=== Provided material ===
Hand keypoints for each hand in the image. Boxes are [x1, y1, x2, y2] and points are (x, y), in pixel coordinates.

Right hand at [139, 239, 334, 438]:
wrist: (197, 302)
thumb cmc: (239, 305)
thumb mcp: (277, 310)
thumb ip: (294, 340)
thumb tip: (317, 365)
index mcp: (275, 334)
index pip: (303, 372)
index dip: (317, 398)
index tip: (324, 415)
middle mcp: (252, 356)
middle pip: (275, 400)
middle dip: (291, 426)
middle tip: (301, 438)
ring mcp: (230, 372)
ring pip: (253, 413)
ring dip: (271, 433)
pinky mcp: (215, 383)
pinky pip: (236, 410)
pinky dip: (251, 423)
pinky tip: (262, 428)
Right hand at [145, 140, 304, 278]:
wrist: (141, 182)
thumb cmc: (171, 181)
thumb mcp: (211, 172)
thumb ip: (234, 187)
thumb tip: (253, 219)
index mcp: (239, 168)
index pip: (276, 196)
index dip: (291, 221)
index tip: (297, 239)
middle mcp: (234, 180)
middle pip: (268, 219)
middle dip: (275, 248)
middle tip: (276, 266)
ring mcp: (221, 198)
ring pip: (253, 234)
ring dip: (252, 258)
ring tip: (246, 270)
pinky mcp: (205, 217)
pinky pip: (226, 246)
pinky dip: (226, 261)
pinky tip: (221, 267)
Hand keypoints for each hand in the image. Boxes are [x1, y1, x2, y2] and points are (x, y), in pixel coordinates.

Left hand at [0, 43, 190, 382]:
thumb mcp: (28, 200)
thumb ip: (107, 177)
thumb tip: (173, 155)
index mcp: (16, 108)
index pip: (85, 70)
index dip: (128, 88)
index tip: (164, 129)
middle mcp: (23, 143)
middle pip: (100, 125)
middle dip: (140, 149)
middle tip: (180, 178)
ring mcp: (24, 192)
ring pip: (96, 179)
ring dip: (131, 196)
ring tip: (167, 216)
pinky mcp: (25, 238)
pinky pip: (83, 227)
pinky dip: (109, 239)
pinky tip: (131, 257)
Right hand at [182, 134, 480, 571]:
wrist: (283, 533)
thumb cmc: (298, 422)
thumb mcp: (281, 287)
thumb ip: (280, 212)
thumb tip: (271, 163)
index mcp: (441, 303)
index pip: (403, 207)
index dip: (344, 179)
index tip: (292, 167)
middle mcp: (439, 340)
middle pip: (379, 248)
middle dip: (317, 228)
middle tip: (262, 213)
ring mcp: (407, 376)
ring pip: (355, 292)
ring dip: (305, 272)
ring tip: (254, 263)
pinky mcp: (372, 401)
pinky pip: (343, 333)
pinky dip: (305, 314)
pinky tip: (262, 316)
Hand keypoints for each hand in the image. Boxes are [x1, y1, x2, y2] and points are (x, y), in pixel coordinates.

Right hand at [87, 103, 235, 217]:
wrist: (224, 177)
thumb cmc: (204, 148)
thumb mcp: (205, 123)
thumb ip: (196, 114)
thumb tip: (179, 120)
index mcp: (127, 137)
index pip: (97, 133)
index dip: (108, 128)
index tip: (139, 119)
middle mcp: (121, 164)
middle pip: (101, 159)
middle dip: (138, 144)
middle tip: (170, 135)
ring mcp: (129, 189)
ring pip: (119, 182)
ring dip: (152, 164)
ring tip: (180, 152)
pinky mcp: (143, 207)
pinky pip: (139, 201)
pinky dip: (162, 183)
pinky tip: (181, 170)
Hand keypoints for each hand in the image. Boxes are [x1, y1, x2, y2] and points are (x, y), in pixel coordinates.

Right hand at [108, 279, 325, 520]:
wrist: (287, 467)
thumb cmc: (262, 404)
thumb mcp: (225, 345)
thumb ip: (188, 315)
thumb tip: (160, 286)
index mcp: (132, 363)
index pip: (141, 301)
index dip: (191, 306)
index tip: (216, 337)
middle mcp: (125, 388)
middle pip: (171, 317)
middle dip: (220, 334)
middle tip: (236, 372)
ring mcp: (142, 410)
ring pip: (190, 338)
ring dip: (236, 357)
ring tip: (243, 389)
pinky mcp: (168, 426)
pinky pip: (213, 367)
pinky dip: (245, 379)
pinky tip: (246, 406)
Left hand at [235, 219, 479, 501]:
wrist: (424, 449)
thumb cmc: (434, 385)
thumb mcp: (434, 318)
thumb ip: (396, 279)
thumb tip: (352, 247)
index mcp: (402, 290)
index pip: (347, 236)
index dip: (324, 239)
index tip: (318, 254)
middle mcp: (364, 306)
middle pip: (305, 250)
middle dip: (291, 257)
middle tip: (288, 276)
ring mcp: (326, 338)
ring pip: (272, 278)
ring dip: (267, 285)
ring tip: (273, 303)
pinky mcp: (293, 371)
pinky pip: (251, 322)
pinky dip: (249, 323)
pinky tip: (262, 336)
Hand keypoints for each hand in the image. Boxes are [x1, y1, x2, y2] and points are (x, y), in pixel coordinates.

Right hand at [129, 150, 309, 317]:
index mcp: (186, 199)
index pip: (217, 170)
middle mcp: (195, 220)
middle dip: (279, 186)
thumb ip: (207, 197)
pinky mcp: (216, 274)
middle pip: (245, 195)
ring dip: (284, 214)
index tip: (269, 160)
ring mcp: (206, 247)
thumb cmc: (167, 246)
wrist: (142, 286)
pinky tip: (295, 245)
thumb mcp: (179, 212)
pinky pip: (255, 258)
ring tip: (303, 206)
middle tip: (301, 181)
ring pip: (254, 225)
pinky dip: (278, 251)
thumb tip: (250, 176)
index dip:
===
> _Goal of the exercise_:
Exactly as written above, set down the whole listing again.

> _Exercise response_:
Hand keypoints for each hand in the image. Boxes are [x1, y1, x2, y2] and points are (x, y), in pixel coordinates.

Right hand at [139, 239, 334, 438]:
wrist: (197, 302)
thumb cmc: (239, 305)
thumb mcp: (277, 310)
thumb ip: (294, 340)
thumb tip: (317, 365)
index mcp: (275, 334)
index pip: (303, 372)
index dip: (317, 398)
index tip: (324, 415)
middle mcp: (252, 356)
middle pip: (275, 400)
middle dip: (291, 426)
middle tip: (301, 438)
ring mcp: (230, 372)
ring pip: (253, 413)
ring dip: (271, 433)
pinky mcp: (215, 383)
pinky pip: (236, 410)
pinky dip: (251, 423)
pinky tip: (262, 428)
Right hand at [145, 140, 304, 278]:
wrist: (141, 182)
thumb cmc: (171, 181)
thumb mcp: (211, 172)
thumb ip: (234, 187)
thumb tip: (253, 219)
index mcp: (239, 168)
index pip: (276, 196)
index dip: (291, 221)
index tip: (297, 239)
middle mcp: (234, 180)
middle pip: (268, 219)
middle dip: (275, 248)
middle tip: (276, 266)
ring mcp: (221, 198)
ring pip: (253, 234)
ring dip: (252, 258)
ring tip: (246, 270)
pinky mcp: (205, 217)
pinky pip: (226, 246)
pinky dip: (226, 261)
pinky tip: (221, 267)
Hand keypoints for each hand in the image. Boxes are [x1, y1, x2, y2] and points are (x, y), in pixel coordinates.

Left hand at [0, 43, 190, 382]:
thumb mcp: (28, 200)
thumb ip: (107, 177)
thumb tip: (173, 155)
index mcp: (16, 108)
index pip: (85, 70)
index dip: (128, 88)
index tip: (164, 129)
middle mcp: (23, 143)
middle pip: (100, 125)
middle dip: (140, 149)
middle tip: (180, 178)
ring mcp: (24, 192)
ring pip: (96, 179)
ring dip: (131, 196)
ring tip: (167, 216)
pinky mcp: (25, 238)
pinky pip: (83, 227)
pinky dip: (109, 239)
pinky tip: (131, 257)
Right hand at [182, 134, 480, 571]:
wrist: (283, 533)
thumb cmc: (298, 422)
thumb mcp: (281, 287)
thumb ip: (280, 212)
thumb tip: (271, 163)
index mcp: (441, 303)
index pip: (403, 207)
index dip: (344, 179)
index tip: (292, 167)
middle mcp: (439, 340)
middle pip: (379, 248)
middle dip: (317, 228)
middle tip: (262, 213)
ring mcp: (407, 376)
ring pip: (355, 292)
ring dip: (305, 272)
ring tip: (254, 263)
pinky mcp: (372, 401)
pinky pip: (343, 333)
pinky dip: (305, 314)
pinky tip: (262, 316)
Hand keypoints for each hand in the image. Boxes are [x1, y1, x2, y2] and points are (x, y), in pixel coordinates.

Right hand at [87, 103, 235, 217]:
wrist: (224, 177)
thumb cmc: (204, 148)
thumb mcp: (205, 123)
thumb ip: (196, 114)
thumb tip: (179, 120)
index mcp: (127, 137)
index pip: (97, 133)
index dip: (108, 128)
index tip: (139, 119)
middle mcp: (121, 164)
middle pip: (101, 159)
middle dip: (138, 144)
middle tip: (170, 135)
ring mcp: (129, 189)
ring pip: (119, 182)
ring dip: (152, 164)
ring tip: (180, 152)
pinky mcp: (143, 207)
pinky pip: (139, 201)
pinky dip: (162, 183)
pinky tip: (181, 170)
Hand keypoints for each hand in the image. Boxes are [x1, y1, x2, y2] and points are (x, y), in pixel coordinates.

Right hand at [108, 279, 325, 520]:
wrist: (287, 467)
thumb cmc: (262, 404)
thumb mcp: (225, 345)
thumb ip: (188, 315)
thumb tip: (160, 286)
index mcp: (132, 363)
index pip: (141, 301)
index dip: (191, 306)
index tip: (216, 337)
middle mcp: (125, 388)
middle pip: (171, 317)
middle dip: (220, 334)
middle tip: (236, 372)
ring mcp: (142, 410)
ring pip: (190, 338)
ring dip: (236, 357)
ring tip: (243, 389)
pinky mcp: (168, 426)
pinky pip: (213, 367)
pinky dip: (245, 379)
pinky tip: (246, 406)
Left hand at [235, 219, 479, 501]:
wrist: (424, 449)
thumb cmc: (434, 385)
thumb mcp: (434, 318)
thumb ip: (396, 279)
thumb tip: (352, 247)
index mcp: (402, 290)
index pip: (347, 236)
index dip: (324, 239)
index tip: (318, 254)
middle mcp: (364, 306)
middle pip: (305, 250)
middle dip: (291, 257)
middle tip: (288, 276)
ring mcp: (326, 338)
ring pip: (272, 278)
ring dip: (267, 285)
ring tip: (273, 303)
pinky mcp: (293, 371)
pinky pip: (251, 322)
pinky dip: (249, 323)
pinky tip: (262, 336)
Hand keypoints for each hand in the image. Boxes are [x1, y1, x2, y2] and points are (x, y), in pixel coordinates.

Right hand at [129, 150, 309, 317]:
index mcp: (186, 199)
index pip: (217, 170)
middle mcp: (195, 220)
middle dip: (279, 186)
thumb ip: (207, 197)
pinky mcp: (216, 274)
middle pip: (245, 195)
ring dip: (284, 214)
index tip: (269, 160)
ring mcp: (206, 247)
thumb cmc: (167, 246)
wrist: (142, 286)
pinky tip: (295, 245)
thumb mcp: (179, 212)
pinky pip: (255, 258)
ring tip: (303, 206)
middle tip: (301, 181)
ring pip: (254, 225)
pinky dip: (278, 251)
thumb tip: (250, 176)
index dip:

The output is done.